### [EXERCISE DESCRIPTION]
Retype the entries below word for word, leaving out every picture.

Collected data

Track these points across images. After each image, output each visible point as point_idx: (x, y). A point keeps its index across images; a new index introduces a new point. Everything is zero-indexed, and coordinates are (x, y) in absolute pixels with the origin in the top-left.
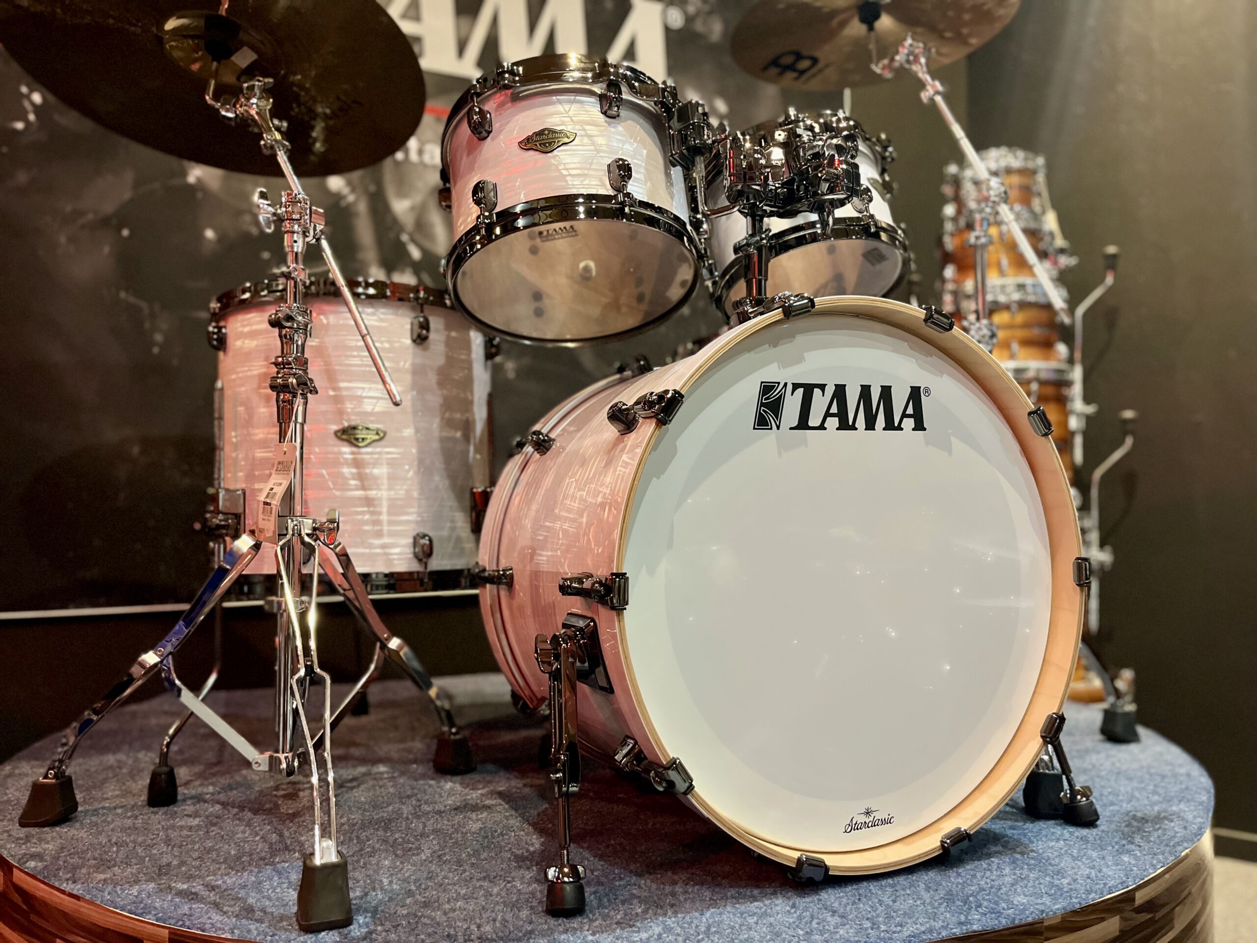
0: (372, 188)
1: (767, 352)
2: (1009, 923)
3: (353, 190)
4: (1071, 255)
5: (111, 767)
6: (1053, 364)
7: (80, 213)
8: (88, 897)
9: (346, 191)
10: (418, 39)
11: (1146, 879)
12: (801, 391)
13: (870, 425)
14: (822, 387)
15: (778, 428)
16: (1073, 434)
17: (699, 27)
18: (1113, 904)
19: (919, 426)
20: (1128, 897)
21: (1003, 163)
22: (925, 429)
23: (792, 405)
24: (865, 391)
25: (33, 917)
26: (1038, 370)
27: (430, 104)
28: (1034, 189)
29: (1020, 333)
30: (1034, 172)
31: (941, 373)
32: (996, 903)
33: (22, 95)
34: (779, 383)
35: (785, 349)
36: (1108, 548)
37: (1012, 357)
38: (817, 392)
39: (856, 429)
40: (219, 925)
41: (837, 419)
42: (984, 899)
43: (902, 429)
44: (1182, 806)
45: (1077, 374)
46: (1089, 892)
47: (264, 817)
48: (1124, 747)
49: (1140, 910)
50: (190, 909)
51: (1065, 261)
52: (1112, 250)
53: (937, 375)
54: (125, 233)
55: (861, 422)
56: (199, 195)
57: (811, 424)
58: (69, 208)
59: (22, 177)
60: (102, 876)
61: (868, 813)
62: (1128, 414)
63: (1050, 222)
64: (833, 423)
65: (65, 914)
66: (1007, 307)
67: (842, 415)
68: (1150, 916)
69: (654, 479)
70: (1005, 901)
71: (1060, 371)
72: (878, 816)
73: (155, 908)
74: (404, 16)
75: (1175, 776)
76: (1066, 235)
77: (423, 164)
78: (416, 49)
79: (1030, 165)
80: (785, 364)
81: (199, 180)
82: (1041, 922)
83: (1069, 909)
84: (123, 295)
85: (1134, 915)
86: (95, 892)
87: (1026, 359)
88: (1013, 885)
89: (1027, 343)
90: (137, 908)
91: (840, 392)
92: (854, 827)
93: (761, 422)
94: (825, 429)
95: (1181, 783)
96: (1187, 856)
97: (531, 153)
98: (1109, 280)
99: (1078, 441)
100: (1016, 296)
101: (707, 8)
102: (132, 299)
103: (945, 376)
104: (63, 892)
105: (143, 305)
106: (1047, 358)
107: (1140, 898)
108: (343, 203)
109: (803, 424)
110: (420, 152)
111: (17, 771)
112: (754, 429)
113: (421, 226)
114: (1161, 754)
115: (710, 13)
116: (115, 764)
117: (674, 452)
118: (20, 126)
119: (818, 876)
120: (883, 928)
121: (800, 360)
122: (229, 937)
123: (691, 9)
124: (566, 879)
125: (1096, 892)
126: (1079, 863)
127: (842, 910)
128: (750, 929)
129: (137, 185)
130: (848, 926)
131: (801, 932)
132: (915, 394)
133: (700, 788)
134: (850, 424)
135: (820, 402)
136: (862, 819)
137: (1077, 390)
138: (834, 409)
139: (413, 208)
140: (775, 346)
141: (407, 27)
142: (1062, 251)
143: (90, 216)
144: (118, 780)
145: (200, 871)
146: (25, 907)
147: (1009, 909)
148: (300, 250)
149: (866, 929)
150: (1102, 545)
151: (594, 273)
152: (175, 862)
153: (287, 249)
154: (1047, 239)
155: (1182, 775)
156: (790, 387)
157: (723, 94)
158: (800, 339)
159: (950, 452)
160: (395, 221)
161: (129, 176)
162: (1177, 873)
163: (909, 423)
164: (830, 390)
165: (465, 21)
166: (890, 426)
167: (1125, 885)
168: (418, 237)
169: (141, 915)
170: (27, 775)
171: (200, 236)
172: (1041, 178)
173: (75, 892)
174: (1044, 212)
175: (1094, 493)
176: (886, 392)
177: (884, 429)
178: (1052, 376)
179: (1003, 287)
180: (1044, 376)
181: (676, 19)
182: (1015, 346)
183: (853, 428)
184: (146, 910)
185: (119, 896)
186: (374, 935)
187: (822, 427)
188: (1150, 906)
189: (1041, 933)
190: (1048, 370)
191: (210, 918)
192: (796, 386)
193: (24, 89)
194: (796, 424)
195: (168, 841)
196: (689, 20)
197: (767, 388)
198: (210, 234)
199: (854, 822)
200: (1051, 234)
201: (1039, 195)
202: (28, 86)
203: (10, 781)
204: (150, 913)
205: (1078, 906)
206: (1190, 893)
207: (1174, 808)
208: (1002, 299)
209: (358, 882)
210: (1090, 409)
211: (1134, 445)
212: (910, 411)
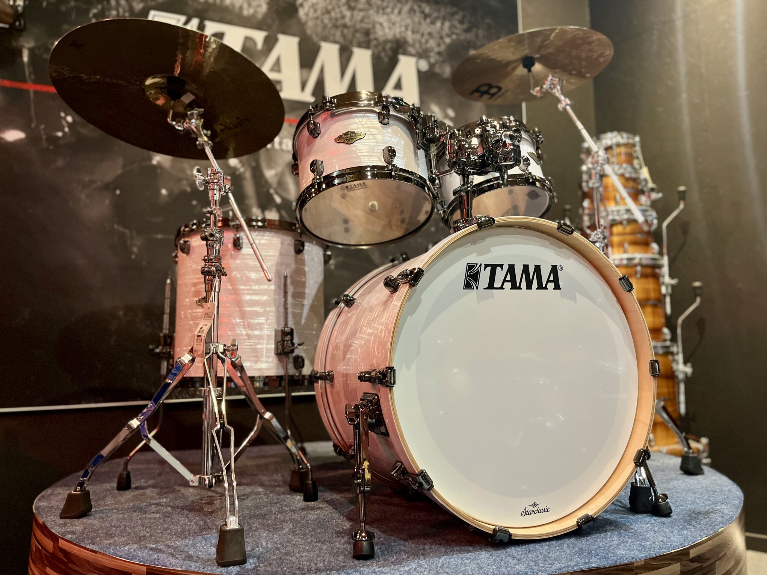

### [TASK RESULT]
Track these points across images. After each image, output each visible point as point_idx: (x, y). A point keeps its index across images; a new index introduces a new point. Everything is zero-indexed, and coordinates are (x, y) in absolute pixels with the origin in the top-left.
0: (372, 188)
1: (767, 352)
2: (1009, 923)
3: (353, 190)
4: (1071, 255)
5: (111, 767)
6: (1053, 364)
7: (80, 213)
8: (88, 897)
9: (346, 191)
10: (418, 39)
11: (1146, 879)
12: (801, 391)
13: (870, 425)
14: (822, 387)
15: (778, 428)
16: (1073, 434)
17: (699, 27)
18: (1113, 904)
19: (919, 426)
20: (1128, 897)
21: (1003, 163)
22: (925, 429)
23: (792, 405)
24: (865, 391)
25: (33, 917)
26: (1038, 370)
27: (430, 104)
28: (1034, 189)
29: (1020, 333)
30: (1034, 172)
31: (941, 373)
32: (996, 903)
33: (22, 95)
34: (779, 383)
35: (785, 349)
36: (1108, 548)
37: (1012, 357)
38: (817, 392)
39: (856, 429)
40: (219, 925)
41: (837, 419)
42: (984, 899)
43: (902, 429)
44: (1182, 806)
45: (1077, 374)
46: (1089, 892)
47: (264, 817)
48: (1124, 747)
49: (1140, 910)
50: (190, 909)
51: (1065, 261)
52: (1112, 250)
53: (937, 375)
54: (125, 233)
55: (861, 422)
56: (199, 195)
57: (811, 424)
58: (69, 208)
59: (22, 177)
60: (102, 876)
61: (868, 813)
62: (1128, 414)
63: (1050, 222)
64: (833, 423)
65: (65, 914)
66: (1007, 307)
67: (842, 415)
68: (1150, 916)
69: (654, 479)
70: (1005, 901)
71: (1060, 371)
72: (878, 816)
73: (155, 908)
74: (404, 16)
75: (1175, 776)
76: (1066, 235)
77: (423, 164)
78: (416, 49)
79: (1030, 165)
80: (785, 364)
81: (199, 180)
82: (1041, 922)
83: (1069, 909)
84: (123, 295)
85: (1134, 915)
86: (95, 892)
87: (1026, 359)
88: (1013, 885)
89: (1027, 343)
90: (137, 908)
91: (840, 392)
92: (854, 827)
93: (761, 422)
94: (825, 429)
95: (1181, 783)
96: (1187, 856)
97: (531, 153)
98: (1109, 280)
99: (1078, 441)
100: (1016, 296)
101: (707, 8)
102: (132, 299)
103: (945, 376)
104: (63, 892)
105: (143, 305)
106: (1047, 358)
107: (1140, 898)
108: (343, 203)
109: (803, 424)
110: (420, 152)
111: (17, 771)
112: (754, 429)
113: (421, 226)
114: (1161, 754)
115: (710, 13)
116: (115, 764)
117: (674, 452)
118: (20, 126)
119: (818, 876)
120: (883, 928)
121: (800, 360)
122: (229, 937)
123: (691, 9)
124: (566, 879)
125: (1096, 892)
126: (1079, 863)
127: (842, 910)
128: (750, 929)
129: (137, 185)
130: (848, 926)
131: (801, 932)
132: (915, 394)
133: (700, 788)
134: (850, 424)
135: (820, 402)
136: (862, 819)
137: (1077, 390)
138: (834, 409)
139: (413, 208)
140: (775, 346)
141: (407, 27)
142: (1062, 251)
143: (90, 216)
144: (118, 780)
145: (200, 871)
146: (25, 907)
147: (1009, 909)
148: (300, 250)
149: (866, 929)
150: (1102, 545)
151: (594, 273)
152: (175, 862)
153: (287, 249)
154: (1047, 239)
155: (1182, 775)
156: (790, 387)
157: (723, 94)
158: (800, 339)
159: (950, 452)
160: (395, 221)
161: (129, 176)
162: (1177, 873)
163: (909, 423)
164: (830, 390)
165: (465, 21)
166: (890, 426)
167: (1125, 885)
168: (418, 237)
169: (141, 915)
170: (27, 775)
171: (200, 236)
172: (1041, 178)
173: (75, 892)
174: (1044, 212)
175: (1094, 493)
176: (886, 392)
177: (884, 429)
178: (1052, 376)
179: (1003, 287)
180: (1044, 376)
181: (676, 19)
182: (1015, 346)
183: (853, 428)
184: (146, 910)
185: (119, 896)
186: (374, 935)
187: (822, 427)
188: (1150, 906)
189: (1041, 933)
190: (1048, 370)
191: (210, 918)
192: (796, 386)
193: (24, 89)
194: (796, 424)
195: (168, 841)
196: (689, 20)
197: (767, 388)
198: (210, 234)
199: (854, 822)
200: (1051, 234)
201: (1039, 195)
202: (28, 86)
203: (10, 781)
204: (150, 913)
205: (1078, 906)
206: (1190, 893)
207: (1174, 808)
208: (1002, 299)
209: (358, 882)
210: (1090, 409)
211: (1134, 445)
212: (910, 411)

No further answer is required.